Wirtschaftliche Auswirkungen nicht nur für die Veranstaltungsbranche
Die Veranstaltungsbranche wäre von der Reduktion der Gebühren besonders betroffen. Unzählige lokal verankerte Schweizer KMU und ihre Zulieferer sind in dieser weitverzweigten Branche tätig: Konzert-, Show- und Festivalveranstalter, Messeorganisatoren, Stadionbetreiber, Kongresszentren, Konzert- und Eventlocations, Theaterhäuser, Sportarenen, Eventagenturen, Veranstaltungstechniker, Produktionsfirmen, Zelt- und Messestandbauer, Catering-Unternehmen und viele mehr. Weniger finanzielle Mittel würden zu einem Rückgang der Anzahl und Qualität von Veranstaltungen führen – mit direkten und einschneidenden Folgen für die Veranstaltungsbranche und ihre Zulieferer. Arbeitsplätze könnten gefährdet und die wirtschaftliche Grundlage vieler Unternehmen deutlich geschwächt werden.
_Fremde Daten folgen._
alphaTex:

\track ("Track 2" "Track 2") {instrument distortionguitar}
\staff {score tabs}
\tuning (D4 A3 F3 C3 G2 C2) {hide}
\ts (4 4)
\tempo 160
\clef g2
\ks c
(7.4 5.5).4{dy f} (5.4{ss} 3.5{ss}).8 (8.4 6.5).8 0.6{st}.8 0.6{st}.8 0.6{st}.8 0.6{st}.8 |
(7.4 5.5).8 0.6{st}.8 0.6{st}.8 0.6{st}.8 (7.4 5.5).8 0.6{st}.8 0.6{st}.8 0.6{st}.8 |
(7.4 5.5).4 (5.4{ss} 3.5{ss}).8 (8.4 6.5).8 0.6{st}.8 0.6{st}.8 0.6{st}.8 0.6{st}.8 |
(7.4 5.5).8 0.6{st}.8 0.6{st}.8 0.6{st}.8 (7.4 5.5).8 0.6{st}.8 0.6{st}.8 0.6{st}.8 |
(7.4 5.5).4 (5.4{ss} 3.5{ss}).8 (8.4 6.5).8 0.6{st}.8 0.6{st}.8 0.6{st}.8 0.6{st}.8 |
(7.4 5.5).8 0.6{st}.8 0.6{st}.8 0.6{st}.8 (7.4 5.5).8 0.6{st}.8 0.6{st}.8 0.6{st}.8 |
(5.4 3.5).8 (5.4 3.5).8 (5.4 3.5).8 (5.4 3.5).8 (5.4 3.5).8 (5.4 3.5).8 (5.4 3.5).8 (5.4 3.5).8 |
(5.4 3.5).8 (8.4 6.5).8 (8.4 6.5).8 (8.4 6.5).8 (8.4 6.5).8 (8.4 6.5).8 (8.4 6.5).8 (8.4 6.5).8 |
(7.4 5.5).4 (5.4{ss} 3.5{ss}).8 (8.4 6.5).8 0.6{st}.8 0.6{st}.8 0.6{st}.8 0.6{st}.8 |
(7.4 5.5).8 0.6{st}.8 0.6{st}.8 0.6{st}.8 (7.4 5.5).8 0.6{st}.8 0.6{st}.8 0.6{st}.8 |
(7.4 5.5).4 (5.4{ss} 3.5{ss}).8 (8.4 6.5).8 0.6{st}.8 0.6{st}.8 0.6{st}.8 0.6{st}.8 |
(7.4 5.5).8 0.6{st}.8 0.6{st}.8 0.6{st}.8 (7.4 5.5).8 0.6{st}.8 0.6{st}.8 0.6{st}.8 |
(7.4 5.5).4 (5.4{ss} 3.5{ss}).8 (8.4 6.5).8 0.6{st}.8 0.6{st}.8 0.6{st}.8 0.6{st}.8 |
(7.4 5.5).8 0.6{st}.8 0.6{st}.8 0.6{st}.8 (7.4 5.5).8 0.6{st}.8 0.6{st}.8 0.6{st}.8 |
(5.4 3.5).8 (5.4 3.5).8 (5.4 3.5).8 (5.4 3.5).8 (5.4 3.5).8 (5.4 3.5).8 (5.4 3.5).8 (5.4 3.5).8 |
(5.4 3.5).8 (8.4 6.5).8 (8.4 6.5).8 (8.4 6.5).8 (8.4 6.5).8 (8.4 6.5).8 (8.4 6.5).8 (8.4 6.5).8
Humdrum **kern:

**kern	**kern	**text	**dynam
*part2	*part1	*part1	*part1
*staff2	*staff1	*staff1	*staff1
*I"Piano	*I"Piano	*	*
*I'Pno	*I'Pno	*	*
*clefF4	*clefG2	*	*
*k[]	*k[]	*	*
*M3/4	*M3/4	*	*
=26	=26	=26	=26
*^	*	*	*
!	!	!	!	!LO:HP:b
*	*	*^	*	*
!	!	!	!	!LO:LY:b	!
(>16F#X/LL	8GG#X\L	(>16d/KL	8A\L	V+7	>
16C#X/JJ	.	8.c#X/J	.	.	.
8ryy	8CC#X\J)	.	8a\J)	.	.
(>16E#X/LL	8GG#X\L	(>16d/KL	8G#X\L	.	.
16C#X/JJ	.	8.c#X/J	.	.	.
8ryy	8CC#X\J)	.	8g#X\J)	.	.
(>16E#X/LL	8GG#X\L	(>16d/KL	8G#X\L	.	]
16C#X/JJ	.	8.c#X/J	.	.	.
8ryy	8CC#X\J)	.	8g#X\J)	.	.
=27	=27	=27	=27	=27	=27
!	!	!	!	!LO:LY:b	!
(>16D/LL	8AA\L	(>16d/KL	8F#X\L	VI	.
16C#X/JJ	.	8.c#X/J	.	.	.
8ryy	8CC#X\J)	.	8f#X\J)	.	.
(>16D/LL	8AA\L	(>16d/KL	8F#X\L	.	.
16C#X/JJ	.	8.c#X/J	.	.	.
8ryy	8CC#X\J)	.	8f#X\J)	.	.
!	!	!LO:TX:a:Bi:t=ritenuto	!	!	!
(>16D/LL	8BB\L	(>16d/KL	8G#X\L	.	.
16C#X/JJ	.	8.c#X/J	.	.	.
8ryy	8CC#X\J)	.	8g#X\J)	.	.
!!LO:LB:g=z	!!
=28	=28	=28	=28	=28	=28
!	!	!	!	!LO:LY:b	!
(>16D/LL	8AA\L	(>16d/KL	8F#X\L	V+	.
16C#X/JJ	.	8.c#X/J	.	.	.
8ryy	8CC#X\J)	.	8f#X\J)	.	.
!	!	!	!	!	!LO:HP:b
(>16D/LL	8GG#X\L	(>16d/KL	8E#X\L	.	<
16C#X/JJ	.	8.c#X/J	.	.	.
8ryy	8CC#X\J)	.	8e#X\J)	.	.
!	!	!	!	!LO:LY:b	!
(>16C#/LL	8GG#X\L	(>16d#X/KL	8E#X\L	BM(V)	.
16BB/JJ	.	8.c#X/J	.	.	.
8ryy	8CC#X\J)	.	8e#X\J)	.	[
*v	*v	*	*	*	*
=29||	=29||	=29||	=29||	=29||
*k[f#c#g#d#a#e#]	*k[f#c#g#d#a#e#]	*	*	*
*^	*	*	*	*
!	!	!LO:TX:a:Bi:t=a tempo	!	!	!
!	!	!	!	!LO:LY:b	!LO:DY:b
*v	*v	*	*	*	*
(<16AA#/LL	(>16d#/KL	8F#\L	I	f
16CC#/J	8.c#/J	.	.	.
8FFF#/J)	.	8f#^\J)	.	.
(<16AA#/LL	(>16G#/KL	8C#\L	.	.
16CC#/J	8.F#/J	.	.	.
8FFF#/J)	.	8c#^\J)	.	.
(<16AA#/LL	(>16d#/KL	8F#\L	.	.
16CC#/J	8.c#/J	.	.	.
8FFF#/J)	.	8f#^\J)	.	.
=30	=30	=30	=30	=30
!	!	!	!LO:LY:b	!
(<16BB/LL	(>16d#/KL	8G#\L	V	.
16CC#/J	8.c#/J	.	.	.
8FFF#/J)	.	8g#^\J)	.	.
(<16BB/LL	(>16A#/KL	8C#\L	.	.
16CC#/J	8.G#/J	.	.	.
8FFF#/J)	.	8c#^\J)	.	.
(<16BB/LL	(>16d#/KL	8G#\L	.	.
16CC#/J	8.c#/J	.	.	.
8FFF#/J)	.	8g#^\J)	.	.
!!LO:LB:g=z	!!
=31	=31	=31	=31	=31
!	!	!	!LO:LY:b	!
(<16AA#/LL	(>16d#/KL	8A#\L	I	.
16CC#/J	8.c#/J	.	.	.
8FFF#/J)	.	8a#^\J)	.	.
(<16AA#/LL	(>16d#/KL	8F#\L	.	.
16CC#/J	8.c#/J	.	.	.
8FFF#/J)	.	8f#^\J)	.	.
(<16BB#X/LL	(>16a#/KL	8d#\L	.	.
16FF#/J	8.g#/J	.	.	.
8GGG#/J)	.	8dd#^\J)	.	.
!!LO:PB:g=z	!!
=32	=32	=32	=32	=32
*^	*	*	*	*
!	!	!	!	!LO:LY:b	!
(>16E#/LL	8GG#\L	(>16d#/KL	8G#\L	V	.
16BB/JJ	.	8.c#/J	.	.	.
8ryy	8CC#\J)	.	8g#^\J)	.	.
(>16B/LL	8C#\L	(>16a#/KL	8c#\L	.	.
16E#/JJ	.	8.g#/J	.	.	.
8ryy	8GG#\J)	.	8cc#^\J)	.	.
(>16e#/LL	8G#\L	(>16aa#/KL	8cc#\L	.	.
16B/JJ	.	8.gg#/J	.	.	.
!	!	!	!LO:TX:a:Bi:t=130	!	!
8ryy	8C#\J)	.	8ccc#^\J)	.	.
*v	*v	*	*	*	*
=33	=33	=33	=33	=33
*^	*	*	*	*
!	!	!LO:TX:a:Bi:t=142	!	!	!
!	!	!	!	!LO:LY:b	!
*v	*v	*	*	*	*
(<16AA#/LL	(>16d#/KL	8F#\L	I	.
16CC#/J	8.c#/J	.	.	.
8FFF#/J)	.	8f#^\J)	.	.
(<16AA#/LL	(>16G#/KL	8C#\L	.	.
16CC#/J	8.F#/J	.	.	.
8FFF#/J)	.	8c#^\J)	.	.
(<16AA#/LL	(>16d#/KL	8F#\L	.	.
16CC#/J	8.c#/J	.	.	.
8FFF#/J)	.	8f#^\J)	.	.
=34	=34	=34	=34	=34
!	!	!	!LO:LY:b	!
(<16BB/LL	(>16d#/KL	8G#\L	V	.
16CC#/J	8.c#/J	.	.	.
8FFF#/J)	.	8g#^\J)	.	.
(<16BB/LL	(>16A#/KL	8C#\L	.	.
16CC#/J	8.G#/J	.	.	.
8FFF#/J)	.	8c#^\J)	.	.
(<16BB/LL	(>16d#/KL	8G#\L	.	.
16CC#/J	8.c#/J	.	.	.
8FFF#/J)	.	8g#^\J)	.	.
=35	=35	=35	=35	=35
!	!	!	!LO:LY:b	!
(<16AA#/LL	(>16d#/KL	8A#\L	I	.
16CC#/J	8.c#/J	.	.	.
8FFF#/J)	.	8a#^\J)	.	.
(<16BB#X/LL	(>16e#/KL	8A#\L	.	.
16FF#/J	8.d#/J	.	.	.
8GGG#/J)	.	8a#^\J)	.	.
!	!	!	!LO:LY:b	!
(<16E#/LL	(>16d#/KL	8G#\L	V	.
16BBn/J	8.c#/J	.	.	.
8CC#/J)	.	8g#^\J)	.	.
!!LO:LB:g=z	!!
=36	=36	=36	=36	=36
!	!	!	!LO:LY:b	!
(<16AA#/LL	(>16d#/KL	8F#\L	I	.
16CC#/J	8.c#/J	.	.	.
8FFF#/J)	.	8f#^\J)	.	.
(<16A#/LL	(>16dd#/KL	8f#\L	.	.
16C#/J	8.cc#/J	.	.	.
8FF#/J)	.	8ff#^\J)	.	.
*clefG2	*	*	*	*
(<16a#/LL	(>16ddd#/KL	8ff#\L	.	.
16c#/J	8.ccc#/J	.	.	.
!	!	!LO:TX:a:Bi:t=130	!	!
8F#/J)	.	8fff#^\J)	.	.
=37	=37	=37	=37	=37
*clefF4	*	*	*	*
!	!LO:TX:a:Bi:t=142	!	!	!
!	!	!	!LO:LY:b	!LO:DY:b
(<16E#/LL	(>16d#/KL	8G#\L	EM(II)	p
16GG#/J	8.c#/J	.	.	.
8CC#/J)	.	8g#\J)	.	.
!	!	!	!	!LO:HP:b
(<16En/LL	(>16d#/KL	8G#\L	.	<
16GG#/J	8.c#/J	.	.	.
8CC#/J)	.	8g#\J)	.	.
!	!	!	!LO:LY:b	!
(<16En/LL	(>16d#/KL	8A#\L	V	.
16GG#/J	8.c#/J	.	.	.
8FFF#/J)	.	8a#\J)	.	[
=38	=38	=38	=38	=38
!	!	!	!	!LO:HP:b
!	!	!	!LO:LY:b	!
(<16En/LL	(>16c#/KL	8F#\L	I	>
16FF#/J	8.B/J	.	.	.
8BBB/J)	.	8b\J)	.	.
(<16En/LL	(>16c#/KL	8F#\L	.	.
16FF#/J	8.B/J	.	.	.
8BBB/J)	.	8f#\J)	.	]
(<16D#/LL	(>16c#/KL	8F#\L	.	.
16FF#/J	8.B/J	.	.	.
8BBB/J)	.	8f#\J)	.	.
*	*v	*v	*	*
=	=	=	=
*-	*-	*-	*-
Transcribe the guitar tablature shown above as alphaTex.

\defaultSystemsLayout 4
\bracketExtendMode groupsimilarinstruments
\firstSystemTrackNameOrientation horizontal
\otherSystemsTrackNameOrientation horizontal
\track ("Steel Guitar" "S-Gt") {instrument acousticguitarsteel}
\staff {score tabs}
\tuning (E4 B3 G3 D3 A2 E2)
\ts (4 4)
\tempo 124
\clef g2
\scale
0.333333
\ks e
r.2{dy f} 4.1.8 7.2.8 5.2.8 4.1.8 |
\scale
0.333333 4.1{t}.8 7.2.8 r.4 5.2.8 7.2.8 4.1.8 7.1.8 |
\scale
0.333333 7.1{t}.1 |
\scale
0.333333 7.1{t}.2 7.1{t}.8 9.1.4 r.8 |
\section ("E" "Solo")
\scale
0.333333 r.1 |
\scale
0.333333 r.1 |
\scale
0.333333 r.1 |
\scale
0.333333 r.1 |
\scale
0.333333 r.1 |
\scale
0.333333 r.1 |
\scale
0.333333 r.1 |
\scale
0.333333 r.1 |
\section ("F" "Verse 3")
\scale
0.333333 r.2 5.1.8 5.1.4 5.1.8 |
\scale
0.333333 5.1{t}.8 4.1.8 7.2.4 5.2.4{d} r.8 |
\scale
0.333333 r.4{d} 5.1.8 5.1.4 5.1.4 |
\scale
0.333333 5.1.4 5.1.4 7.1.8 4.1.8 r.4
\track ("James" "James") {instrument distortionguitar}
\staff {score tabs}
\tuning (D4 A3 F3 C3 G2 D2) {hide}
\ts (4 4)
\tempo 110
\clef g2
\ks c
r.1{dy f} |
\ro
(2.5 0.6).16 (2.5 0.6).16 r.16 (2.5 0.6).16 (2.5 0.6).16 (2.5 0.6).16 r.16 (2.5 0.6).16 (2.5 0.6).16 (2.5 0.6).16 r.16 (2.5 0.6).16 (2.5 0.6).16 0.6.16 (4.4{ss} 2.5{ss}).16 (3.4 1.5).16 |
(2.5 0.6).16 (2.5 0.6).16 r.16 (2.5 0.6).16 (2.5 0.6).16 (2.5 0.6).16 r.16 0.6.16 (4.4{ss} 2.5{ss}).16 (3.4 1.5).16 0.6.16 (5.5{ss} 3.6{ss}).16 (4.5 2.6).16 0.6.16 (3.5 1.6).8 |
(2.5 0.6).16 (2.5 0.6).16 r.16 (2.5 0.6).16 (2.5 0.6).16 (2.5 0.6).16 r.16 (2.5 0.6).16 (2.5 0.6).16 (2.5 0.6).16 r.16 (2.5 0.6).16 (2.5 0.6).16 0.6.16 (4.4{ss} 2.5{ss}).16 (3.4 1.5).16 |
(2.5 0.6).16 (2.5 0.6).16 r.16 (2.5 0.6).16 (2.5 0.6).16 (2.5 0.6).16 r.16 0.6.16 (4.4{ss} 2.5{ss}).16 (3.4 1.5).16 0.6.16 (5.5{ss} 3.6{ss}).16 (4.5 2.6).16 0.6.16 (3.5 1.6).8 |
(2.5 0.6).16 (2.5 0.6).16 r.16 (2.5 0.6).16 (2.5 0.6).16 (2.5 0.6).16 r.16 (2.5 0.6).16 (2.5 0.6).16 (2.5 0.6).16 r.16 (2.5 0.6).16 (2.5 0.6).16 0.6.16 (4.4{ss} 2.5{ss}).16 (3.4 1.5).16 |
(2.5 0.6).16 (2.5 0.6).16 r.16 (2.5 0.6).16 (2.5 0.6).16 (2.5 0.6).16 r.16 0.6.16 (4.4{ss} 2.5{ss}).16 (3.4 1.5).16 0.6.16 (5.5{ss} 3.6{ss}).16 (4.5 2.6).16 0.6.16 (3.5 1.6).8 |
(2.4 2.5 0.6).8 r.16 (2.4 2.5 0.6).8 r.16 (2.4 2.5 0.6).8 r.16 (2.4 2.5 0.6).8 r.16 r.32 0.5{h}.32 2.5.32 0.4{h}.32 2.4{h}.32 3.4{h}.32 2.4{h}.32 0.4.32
Nicht vergessen werden darf, dass auch weitere Wirtschaftssektoren von grossen Live-Veranstaltungen profitieren. So hat zum Beispiel der ESC 2025 in Basel die wirtschaftlichen Effekte solcher Grossanlässe auf Tourismus, Hotellerie, Gastronomie und die lokale Wirtschaft eindrücklich aufgezeigt. Gemäss offiziellen Angaben des Kantons Basel-Stadt löste der ESC in der Schweiz einen Umsatz von 248 Millionen Schweizer Franken aus und brachte der Region Basel 53 Millionen Franken an Wertschöpfung. Dieser Zusammenhang wird unter anderem auch durch eine Studie der Hochschule für Wirtschaft Zürich HWZ (in Zusammenarbeit mit Ticketcorner) von 2025 untermauert. Die Studie belegt die enorme Bedeutung internationaler Grossanlässe für die Schweizer Wirtschaft am Beispiel eines Grossanlasses mit internationaler Ausstrahlung. Ein Konzerterlebnis mit zwei Shows im Sommer 2024 in Zürich generierte eine Gesamtwertschöpfung von mehr als 92 Millionen Franken – mit positiven Effekten für Tourismus, Handel und Gastronomie.
Die Allianz der Veranstalterbranche, gegründet zu Beginn der Pandemie im Jahr 2021, bündelt die Interessen der Gesamtbranche und vertritt diese gegen aussen. So soll sichergestellt werden, dass die sehr heterogene Branche ihre Anliegen vereint gegenüber Behörden und Medien kommunizieren kann. Die in der Allianz vertretenen Verbände repräsentieren ein weitverzweigtes Netzwerk von Unternehmen, von Messeorganisatoren über Eventagenturen, Konzert-, Show- und Festivalveranstaltern, Stadienbetreibern, Konzert- und Eventlocations, Theaterhäusern bis hin zu Veranstaltungstechnik- und Produktionsfirmen, Zelt- und Messestandbauern sowie Cateringunternehmen.